As Kevin points out in his syllabus, working on this genre of writing can help students become more discerning consumers of scientific journalism. For example, how do we tell the difference between a public-spirited writer calling attention to potential risks of new discoveries on the one hand, and someone engaged in mere brand-building on the other? The walls of the laboratory have become ever more permeable, as scientists take note of their audiences across both traditional and emergent media (such as podcasts, TikTok and social media). When does a scientist become an influencer? Is that necessarily a cause for concern? Most people would have little problem with a figure like Dr. Fauci exercising influence in his professional capacity (it was, in fact, an important part of his job during the pandemic). The Washington Post article referred to above traced the prodigious fundraising attained by purveyors of misinformation relating to COVID: a group headed by outspoken vaccine skeptic Robert F. Kennedy Jr. took in $23.5 million in 2022 alone—eight times as much money as it collected in the year before the pandemic. Even if Kennedy remains a long-shot in his ambition to ride this influence all the way to the White House later this year, he could easily pull enough votes away from either mainstream candidate to affect the outcome. At first glance, such a campaign would appear to be small-d democracy in action: let the candidates debate, let the public decide. But how well is democracy served when flat-out counterfeit science is passed off as genuine coin in these debates? The consequences of scientific questions go far beyond basic comprehension of the science; important matters of public policy can be profoundly affected.

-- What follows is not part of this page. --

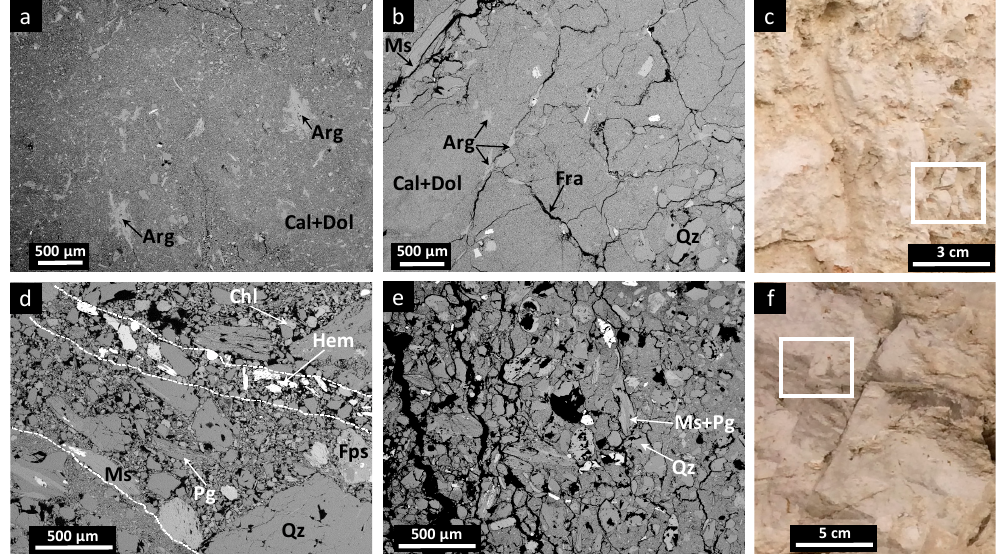
Figure 13. Petrography of samples from the damage zones of the Baza Fault. ( a , b ): Carbonatic lithofacies made of a micritic matrix of dolomite and calcite with a disconnected fracture network filled by aragonite (Altichuelas site). ( c ) Outcrop picture showing the macroscopic fractures of the sample; square indicates the area of the SEM images ( a ) and ( b ). ( d , e ) Detrital silicate deformation bands made of quartz, alkali feldspars, Fe oxides / hydroxides and phyllosilicates (muscovite, paragonite, chlorite) (Carrizal site). ( f ) Outcrop picture showing the macroscopic fractures of the sample; square indicates the area of the SEM images ( d ) and ( e ). Cal: Calcite, Dol: Dolomite, Arg: Aragonite, Qz: Quartz,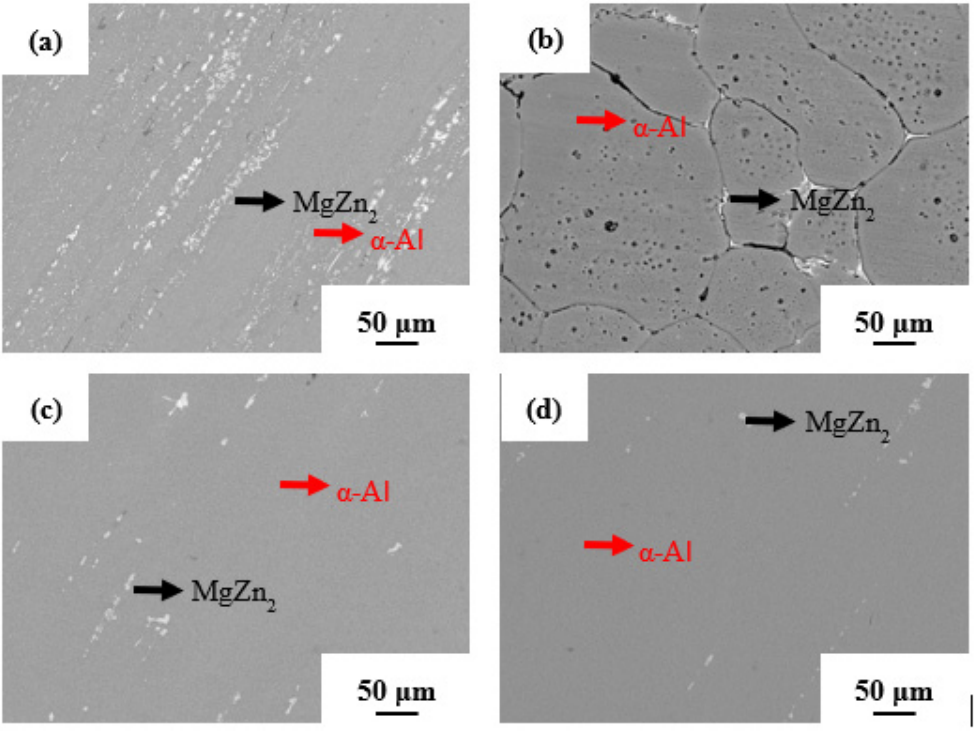
Figure 6. The scanning electron microscopy images of the ( a ) extruded Al-Zn-Mg-Cu-based alloy annealed under ( b ) atmospheric pressure, ( c ) 2 GPa, and ( d ) 3 GPa, respectively. Table 2. The Vickers hardness data observed for the Al-Zn-Mg-Cu-based samples.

The op-ed intervenes in the small-d democratic space of general readership, addressing topics of shared concern, bringing everyone into the picture as stakeholders. Even weather reporting has taken on a new valence in this era of increasing awareness of the consequences of climate change. Among the guest speakers Kevin has invited to share their knowledge with the class is Hannah Hagemann, the Weather Science Editor of the SF Chronicle, who addresses precisely this development and the work of her influential team. 

SF Chronicle weather editor Hannah Hagemann and student in PWR 91KR classroom.
SF Chronicle Weather Science Editor Hannah Hagemann visits PWR 91KR. 

Science and technology affect—and are affected by—everything, and if you don’t have time to read every new issue of Nature cover-to-cover, you will find yourself reading the op-eds as you try to keep up with both new discoveries and the decisions we face in connection with them. And it may well be that some of the opinions you are reading will have come out of Kevin’s course!